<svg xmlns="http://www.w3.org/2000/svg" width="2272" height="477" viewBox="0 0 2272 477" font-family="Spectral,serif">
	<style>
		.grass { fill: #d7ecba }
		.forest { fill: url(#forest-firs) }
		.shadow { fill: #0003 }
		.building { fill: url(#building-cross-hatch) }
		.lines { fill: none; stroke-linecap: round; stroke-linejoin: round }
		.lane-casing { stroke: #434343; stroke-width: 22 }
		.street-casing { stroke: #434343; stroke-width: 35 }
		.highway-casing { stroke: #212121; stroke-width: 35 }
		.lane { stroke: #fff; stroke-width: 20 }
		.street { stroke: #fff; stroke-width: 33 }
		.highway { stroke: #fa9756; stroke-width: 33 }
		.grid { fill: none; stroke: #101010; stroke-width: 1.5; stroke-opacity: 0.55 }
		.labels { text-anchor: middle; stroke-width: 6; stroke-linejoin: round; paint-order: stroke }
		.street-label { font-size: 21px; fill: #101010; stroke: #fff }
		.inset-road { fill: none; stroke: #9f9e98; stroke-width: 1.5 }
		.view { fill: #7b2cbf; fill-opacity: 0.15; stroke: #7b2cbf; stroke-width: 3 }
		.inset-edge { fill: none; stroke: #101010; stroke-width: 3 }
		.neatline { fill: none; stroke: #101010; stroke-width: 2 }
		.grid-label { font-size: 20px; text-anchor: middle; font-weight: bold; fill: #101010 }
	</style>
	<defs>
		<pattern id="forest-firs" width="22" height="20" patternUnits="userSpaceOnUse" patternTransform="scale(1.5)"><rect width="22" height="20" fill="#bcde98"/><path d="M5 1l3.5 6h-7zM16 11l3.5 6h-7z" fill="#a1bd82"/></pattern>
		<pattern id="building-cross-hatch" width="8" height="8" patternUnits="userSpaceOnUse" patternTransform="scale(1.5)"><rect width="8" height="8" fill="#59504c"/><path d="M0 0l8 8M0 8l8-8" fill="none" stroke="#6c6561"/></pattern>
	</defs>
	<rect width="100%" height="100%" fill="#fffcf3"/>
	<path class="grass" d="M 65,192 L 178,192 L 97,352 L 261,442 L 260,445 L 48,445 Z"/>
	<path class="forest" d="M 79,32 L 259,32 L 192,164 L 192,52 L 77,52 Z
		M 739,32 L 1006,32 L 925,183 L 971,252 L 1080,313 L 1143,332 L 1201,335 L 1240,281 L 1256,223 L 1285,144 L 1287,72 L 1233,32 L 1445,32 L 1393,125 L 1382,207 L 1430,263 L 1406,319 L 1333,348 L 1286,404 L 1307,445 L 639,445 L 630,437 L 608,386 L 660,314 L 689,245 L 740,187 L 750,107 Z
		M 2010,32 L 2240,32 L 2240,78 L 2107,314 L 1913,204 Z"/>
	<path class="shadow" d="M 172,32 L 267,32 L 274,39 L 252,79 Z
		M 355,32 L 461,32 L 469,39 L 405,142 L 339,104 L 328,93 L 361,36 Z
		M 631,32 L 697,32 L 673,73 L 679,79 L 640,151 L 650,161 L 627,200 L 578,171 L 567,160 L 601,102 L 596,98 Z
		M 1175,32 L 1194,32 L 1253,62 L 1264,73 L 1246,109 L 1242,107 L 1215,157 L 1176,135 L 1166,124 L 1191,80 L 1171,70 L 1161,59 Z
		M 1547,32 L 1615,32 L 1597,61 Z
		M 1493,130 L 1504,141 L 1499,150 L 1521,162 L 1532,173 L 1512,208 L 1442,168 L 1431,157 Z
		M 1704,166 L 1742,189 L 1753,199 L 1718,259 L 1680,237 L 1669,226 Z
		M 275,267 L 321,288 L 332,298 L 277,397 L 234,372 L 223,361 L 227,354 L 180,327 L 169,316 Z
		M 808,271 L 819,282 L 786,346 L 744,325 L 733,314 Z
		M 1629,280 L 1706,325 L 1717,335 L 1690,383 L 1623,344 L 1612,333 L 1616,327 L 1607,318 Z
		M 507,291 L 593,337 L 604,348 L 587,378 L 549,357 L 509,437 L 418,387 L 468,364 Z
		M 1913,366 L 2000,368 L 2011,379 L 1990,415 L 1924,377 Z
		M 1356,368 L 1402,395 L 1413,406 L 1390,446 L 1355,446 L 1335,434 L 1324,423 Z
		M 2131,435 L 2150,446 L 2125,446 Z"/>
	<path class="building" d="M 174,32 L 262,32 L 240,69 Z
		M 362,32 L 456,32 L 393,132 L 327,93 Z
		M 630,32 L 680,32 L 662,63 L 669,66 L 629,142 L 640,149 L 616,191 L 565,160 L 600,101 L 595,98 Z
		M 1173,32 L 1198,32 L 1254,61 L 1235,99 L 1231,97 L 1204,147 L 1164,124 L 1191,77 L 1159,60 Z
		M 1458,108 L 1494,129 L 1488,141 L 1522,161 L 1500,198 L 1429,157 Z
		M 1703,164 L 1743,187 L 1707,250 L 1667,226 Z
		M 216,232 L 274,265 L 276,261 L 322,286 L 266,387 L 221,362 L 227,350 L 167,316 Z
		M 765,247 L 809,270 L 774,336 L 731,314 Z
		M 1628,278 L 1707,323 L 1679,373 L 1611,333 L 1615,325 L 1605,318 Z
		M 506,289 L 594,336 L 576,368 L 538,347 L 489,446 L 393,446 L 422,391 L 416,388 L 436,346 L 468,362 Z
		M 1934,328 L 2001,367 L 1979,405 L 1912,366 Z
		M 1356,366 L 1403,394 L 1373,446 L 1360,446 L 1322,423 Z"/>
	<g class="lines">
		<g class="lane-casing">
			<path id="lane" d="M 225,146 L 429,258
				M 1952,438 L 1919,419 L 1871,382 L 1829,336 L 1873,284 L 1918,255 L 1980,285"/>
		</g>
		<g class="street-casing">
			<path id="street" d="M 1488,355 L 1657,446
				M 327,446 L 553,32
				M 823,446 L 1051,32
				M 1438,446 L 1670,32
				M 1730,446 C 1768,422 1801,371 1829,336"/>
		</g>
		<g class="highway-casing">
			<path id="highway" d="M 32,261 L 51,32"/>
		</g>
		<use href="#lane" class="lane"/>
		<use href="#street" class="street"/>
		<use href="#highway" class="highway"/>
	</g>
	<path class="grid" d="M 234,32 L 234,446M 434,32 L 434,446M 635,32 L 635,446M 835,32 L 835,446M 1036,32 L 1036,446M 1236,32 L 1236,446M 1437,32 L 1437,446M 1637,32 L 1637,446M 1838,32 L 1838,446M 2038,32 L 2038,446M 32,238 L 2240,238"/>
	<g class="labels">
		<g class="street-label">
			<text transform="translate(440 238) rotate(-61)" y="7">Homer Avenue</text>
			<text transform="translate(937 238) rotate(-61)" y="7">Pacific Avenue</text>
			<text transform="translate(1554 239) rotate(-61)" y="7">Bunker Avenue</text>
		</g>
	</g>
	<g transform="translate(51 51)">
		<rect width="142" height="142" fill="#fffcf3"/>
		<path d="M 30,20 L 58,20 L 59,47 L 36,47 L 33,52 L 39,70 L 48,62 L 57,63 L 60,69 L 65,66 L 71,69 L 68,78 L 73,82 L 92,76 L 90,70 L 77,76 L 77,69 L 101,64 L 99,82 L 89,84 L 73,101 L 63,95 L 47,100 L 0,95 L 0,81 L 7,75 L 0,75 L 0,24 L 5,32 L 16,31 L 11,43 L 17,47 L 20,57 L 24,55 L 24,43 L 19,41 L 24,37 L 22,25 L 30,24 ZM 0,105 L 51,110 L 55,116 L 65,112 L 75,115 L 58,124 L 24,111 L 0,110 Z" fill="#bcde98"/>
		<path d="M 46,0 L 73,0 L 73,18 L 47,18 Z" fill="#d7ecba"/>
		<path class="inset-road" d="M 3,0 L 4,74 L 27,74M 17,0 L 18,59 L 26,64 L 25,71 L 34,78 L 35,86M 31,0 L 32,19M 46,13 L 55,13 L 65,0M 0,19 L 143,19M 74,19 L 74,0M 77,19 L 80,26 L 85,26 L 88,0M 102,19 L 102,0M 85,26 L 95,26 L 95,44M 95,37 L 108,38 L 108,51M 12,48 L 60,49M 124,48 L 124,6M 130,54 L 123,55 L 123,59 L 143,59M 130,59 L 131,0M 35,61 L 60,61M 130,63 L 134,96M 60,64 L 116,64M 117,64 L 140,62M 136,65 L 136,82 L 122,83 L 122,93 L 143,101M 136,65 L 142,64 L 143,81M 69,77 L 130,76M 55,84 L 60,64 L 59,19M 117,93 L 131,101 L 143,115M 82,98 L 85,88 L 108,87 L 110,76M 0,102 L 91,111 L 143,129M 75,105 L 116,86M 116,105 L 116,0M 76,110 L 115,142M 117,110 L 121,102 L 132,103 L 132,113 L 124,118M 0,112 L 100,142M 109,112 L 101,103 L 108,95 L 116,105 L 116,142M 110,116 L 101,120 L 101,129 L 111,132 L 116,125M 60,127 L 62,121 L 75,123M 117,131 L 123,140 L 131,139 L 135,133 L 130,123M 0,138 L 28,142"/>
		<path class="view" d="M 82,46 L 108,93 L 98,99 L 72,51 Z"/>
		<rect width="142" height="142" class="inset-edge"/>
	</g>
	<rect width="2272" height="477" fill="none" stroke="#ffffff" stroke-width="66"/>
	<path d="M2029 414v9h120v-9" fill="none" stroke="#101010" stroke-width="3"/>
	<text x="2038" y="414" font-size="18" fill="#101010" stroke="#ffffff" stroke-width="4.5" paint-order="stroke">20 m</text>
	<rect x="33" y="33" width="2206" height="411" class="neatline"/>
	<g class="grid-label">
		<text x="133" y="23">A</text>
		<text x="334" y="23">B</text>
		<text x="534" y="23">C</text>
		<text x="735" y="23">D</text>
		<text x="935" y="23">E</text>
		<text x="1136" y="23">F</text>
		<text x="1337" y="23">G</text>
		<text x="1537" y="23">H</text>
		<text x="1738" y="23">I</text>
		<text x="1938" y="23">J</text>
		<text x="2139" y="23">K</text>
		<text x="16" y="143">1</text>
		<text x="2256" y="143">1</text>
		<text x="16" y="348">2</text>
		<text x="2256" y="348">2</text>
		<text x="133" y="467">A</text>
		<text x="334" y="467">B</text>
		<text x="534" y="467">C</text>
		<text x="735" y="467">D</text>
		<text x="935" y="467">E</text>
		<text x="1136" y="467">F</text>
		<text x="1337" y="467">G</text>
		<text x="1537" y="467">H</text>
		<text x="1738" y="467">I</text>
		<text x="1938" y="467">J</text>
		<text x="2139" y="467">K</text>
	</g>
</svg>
★ ★ ★ ★ ★
**Task item**
Out of the material above, gather each line where "lines" appears.

**Reply to the task**
		.lines { fill: none; stroke-linecap: round; stroke-linejoin: round }
	<g class="lines">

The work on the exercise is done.